### TRECHO PARA LEITURA
====================

“Existe um grande clube na cidade” (ainda)

VANDER ANDRÉ – Antes que me prejulguem por ser cruzeirense e intitular o texto com a famosa composição do maestro mineiro de Vespasiano, Jadir Ambrósio, confesso que sou fã de “carteirinha” do Clube Bom Despacho, localizado em frente ao Fórum e ao “castelinho” lusitano da Cemig. 

Quando o Carlos André Bernardes era o seu Diretor Social, lá pelo começo da década de noventa, consegui me associar e passei a frequentar as atividades sociais daquele espaço tão nobre da cidade. Mensalidades em dia, verificadas criteriosamente pelos inesquecíveis Dona Roxa e o Becão, adentrava, com orgulho e “beca”, naquele salão, todo em taco de madeira, decoração modernista e coração elitista, com suas mesas numeradas e hierarquizadas. 

Eram noites glamorosas, que contavam com o preparo impecável do Oldack e companhia, nos bailes de sábado de Aleluia (que inclusive é cenário na ficção do meu livro “Pode durar o tempo de uma música”), Réveillon, ou nas alegres e festivas noites carnavalescas, além dos tradicionais bailes de debutantes, o momento mais importante em que os pais (e mães, e tias, e tios etc) apresentavam as belas moças, no esplendor dos seus quinze anos, e nos estilos de roupas, cabelos e maquiagens que marcaram época, à sociedade bom-despachense. 

Um bom tempo depois, em 2011, já ciente da sua desativação da função original, e por uma nostalgia das festas de casamento, aniversários e uma necessidade de encontrar um espaço na cidade que representasse a minha trajetória pessoal, escolhi o Clube para ser o local da comemoração das minhas quatro décadas de vida. 

Lá estavam presentes familiares, amigos, gente vinda de longe, em um baile de máscaras, numa chuvosa e divertida sexta-feira de carnaval, embalada pelas marchinhas que marcaram época, tocadas e cantadas pelo talentoso Boleka. Foi uma noite memorável, que alguns dos que estavam presentes podem confirmar, assim espero, até mesmo porque, alcoolizado de tanta felicidade, muita coisa eu já não mais me lembro. Sei que fui socorrido, com uma dose de glicose, pelo saudoso e querido Doutor Marco Túlio Quirino, que também lá estava presente. 

E por falar em saúde, soube que o local, municipalizado, isso mesmo, ele portanto é “nosso” atualmente, um espaço público de toda a comunidade bom-despachense, serviu como Secretaria Municipal de Saúde, espaço de bazar e que hoje está sob gestão da Secretaria Municipal da Educação. 

Esse fato me chamou a atenção e pesquisei o histórico sobre sua destinação, encontrando textos como o do Professor Tadeu Araújo, em 22.07.20, aqui mesmo no Jornal de Negócios, em que ele informava que o prefeito “provavelmente buscou em sua ascendência a inspiração que o levou à auspiciosa decisão que acaba de tomar: transformar a antiga sede do Clube Bom Despacho, que foi o palácio das mais elevadas manifestações de nossa sociedade, hoje ocupada pela Secretaria Municipal de Saúde, em um Centro Cultural”.

====================

### LINHAS FORNECIDAS
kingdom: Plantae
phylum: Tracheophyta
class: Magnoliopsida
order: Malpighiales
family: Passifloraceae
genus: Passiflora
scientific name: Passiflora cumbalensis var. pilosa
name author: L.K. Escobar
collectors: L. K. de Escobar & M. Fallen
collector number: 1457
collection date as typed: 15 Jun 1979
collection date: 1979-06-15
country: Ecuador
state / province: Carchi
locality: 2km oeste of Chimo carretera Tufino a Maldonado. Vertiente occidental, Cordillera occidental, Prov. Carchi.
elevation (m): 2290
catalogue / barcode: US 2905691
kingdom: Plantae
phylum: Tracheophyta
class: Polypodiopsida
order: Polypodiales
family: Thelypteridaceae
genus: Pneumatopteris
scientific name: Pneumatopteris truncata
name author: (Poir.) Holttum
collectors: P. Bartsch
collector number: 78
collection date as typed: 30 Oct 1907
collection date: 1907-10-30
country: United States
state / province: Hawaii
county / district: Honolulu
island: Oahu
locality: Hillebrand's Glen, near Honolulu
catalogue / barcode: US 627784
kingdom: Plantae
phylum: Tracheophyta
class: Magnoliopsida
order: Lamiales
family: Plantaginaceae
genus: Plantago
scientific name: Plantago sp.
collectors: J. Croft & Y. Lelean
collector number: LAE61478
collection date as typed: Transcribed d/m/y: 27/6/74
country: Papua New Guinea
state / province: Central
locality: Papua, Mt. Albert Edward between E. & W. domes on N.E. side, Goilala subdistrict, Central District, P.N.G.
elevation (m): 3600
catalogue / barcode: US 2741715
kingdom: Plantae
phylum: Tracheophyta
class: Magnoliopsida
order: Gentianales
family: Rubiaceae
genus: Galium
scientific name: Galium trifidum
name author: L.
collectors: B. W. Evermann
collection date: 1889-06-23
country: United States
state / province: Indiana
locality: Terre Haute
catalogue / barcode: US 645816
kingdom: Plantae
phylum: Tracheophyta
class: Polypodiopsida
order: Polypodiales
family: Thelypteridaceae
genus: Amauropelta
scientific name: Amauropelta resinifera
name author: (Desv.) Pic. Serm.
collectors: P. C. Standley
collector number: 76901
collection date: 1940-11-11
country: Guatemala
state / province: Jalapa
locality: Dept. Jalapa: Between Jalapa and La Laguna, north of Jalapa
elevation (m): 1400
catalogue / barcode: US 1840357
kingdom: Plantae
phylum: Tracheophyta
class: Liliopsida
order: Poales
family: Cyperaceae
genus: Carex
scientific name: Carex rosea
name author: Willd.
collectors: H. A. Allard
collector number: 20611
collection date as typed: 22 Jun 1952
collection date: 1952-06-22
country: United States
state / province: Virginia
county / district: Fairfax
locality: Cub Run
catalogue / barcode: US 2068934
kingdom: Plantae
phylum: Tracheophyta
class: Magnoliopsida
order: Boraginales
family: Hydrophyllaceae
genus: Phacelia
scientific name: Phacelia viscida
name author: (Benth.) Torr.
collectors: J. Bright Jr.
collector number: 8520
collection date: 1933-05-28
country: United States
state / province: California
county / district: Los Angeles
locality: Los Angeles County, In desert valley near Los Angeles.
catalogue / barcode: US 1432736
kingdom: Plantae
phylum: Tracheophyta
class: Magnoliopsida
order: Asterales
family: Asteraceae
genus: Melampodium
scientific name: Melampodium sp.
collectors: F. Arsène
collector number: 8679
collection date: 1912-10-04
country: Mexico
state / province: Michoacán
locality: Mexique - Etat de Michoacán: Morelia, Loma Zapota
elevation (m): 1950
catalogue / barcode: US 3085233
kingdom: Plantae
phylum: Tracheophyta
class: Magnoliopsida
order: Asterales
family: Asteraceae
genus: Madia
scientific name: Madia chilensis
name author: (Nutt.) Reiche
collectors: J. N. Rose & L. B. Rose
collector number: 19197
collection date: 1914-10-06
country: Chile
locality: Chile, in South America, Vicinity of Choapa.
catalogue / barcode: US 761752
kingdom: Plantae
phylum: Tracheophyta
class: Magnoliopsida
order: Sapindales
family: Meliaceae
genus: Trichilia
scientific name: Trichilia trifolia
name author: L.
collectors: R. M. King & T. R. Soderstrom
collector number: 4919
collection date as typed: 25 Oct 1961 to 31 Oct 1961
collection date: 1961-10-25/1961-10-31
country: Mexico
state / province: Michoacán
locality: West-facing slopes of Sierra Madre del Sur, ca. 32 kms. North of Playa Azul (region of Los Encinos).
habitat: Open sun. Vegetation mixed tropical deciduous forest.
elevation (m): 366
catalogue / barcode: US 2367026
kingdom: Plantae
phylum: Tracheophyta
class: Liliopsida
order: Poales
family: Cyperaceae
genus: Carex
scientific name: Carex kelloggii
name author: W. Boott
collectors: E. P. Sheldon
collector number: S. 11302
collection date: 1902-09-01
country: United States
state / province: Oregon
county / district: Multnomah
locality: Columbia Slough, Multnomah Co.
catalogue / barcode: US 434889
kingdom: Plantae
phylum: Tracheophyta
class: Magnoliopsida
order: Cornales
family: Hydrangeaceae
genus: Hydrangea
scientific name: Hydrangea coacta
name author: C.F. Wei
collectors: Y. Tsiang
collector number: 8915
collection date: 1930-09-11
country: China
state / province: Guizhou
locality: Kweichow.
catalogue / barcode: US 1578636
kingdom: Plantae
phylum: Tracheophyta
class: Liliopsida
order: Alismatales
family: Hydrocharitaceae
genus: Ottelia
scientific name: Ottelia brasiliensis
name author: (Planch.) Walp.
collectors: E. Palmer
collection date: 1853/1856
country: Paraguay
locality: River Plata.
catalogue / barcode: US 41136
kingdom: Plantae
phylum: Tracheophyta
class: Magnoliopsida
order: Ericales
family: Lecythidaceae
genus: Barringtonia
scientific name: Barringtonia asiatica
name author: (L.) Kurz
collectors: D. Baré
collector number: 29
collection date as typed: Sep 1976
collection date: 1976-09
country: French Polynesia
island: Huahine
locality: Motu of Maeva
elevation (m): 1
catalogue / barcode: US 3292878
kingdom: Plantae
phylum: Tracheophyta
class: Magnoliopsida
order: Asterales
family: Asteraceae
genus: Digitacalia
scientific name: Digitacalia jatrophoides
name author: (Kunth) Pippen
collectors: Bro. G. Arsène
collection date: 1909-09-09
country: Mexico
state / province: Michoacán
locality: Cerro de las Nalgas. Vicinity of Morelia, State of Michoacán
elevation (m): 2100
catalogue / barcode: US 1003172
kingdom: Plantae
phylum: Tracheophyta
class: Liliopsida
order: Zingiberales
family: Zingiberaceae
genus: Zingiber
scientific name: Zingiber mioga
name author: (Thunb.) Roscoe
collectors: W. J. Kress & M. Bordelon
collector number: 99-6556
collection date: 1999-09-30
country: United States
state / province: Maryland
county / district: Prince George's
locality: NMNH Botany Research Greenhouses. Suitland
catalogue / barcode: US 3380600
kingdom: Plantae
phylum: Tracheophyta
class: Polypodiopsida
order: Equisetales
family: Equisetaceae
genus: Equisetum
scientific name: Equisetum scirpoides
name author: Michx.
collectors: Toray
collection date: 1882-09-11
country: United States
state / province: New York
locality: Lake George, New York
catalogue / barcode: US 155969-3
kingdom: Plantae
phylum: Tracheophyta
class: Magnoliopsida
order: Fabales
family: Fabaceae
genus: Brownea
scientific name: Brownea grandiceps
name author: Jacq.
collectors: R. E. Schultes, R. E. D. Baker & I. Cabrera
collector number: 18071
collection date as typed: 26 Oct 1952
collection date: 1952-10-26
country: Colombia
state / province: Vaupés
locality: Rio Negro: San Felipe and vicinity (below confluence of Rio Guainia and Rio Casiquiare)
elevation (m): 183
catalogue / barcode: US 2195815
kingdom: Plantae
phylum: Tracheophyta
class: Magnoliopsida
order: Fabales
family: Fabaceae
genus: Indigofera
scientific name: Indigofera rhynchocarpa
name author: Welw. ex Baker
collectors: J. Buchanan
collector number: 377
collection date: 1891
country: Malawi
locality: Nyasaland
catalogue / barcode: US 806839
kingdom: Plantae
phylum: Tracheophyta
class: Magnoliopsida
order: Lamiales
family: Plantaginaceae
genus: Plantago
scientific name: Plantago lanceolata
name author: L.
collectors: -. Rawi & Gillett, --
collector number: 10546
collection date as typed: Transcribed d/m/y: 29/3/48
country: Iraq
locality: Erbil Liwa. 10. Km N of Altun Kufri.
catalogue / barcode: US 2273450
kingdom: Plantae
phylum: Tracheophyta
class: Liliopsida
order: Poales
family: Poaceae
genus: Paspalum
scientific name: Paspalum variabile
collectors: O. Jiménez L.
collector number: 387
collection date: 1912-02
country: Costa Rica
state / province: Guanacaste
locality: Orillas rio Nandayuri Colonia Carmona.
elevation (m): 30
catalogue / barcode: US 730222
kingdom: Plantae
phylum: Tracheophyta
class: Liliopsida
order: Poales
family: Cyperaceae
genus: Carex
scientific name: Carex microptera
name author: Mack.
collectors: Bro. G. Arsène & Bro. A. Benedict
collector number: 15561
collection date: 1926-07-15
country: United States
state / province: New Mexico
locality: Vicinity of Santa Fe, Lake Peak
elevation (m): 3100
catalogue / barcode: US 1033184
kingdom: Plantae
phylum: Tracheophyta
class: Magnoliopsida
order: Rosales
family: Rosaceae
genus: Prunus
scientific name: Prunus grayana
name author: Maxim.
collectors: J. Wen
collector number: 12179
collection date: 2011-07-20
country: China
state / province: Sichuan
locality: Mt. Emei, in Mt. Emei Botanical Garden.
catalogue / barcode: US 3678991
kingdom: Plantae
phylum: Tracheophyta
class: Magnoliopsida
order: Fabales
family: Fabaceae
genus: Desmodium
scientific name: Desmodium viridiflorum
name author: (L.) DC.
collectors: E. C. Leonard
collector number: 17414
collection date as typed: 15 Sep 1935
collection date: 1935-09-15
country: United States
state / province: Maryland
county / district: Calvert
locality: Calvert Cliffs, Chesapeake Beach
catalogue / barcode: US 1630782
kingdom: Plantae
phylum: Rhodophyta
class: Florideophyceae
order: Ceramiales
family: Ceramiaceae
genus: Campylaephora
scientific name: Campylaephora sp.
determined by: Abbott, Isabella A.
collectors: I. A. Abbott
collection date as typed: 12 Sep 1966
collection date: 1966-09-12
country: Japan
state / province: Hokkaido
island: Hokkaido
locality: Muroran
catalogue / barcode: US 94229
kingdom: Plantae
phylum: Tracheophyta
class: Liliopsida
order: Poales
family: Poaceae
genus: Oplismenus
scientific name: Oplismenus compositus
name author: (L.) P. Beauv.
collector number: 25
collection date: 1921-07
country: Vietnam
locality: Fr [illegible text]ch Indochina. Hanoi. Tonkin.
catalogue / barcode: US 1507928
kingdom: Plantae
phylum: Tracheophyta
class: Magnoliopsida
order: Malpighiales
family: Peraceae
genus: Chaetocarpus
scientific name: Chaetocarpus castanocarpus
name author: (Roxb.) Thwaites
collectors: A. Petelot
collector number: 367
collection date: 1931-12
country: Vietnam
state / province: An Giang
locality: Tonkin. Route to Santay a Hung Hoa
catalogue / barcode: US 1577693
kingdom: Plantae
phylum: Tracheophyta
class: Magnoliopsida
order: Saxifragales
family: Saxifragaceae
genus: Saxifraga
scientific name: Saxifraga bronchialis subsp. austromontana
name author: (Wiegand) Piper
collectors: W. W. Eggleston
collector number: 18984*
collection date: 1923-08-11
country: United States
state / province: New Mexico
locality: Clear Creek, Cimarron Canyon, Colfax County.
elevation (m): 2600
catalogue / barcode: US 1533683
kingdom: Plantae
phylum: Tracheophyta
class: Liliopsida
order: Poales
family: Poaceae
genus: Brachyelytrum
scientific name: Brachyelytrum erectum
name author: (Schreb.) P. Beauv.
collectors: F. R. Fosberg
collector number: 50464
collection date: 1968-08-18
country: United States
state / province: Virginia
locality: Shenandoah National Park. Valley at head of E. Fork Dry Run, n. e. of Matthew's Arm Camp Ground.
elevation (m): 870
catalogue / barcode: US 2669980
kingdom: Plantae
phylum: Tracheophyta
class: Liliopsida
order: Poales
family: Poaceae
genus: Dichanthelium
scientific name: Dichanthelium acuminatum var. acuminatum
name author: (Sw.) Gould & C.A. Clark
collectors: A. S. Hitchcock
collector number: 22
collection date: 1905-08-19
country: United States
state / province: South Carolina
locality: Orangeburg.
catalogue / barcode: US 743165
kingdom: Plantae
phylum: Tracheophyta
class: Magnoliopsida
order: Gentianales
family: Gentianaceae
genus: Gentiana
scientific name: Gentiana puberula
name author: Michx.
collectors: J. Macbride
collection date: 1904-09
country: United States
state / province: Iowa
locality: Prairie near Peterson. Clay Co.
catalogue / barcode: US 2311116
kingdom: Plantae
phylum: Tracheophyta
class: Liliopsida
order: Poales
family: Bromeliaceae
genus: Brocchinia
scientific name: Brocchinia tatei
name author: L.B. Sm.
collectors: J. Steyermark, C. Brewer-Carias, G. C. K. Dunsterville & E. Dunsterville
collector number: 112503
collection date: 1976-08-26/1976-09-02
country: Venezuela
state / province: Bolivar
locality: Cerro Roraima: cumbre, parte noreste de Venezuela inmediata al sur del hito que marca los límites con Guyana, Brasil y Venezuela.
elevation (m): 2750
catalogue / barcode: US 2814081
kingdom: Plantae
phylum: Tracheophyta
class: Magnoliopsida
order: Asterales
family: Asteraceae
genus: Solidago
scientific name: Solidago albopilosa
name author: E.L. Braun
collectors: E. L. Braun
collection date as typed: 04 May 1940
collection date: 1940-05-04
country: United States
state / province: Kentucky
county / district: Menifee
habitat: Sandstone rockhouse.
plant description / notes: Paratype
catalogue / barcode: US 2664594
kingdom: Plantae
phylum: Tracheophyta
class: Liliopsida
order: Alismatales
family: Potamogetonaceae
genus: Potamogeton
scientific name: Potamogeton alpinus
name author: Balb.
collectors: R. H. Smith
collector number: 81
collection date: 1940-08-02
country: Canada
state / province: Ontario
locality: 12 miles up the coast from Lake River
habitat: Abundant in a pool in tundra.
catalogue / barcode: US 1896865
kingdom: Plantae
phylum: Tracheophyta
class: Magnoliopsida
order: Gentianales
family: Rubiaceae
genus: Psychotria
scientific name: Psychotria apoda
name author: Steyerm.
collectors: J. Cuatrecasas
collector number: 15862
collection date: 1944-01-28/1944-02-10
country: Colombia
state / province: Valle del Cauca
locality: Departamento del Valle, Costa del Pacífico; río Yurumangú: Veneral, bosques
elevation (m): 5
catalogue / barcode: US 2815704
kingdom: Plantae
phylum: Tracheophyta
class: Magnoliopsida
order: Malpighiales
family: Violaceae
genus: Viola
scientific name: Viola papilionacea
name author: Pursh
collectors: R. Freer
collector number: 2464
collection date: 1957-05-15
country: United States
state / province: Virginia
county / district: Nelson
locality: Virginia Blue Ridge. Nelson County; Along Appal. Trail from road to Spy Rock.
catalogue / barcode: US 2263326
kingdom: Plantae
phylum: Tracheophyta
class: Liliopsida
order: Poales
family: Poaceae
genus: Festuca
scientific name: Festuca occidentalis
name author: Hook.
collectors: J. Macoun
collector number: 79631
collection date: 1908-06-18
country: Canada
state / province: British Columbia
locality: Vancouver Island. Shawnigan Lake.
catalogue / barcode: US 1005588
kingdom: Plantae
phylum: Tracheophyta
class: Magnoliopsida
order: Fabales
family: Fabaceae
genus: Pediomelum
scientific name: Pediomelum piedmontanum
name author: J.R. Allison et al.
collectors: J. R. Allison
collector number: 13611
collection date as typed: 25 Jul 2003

====================

### AÇÃO NECESSÁRIA
De acordo com o texto, qual secretaria municipal administra hoje o espaço do Clube Bom Despacho? As linhas não têm relação com o texto.

### SUA RESPOSTA
A Secretaria Municipal da Educação.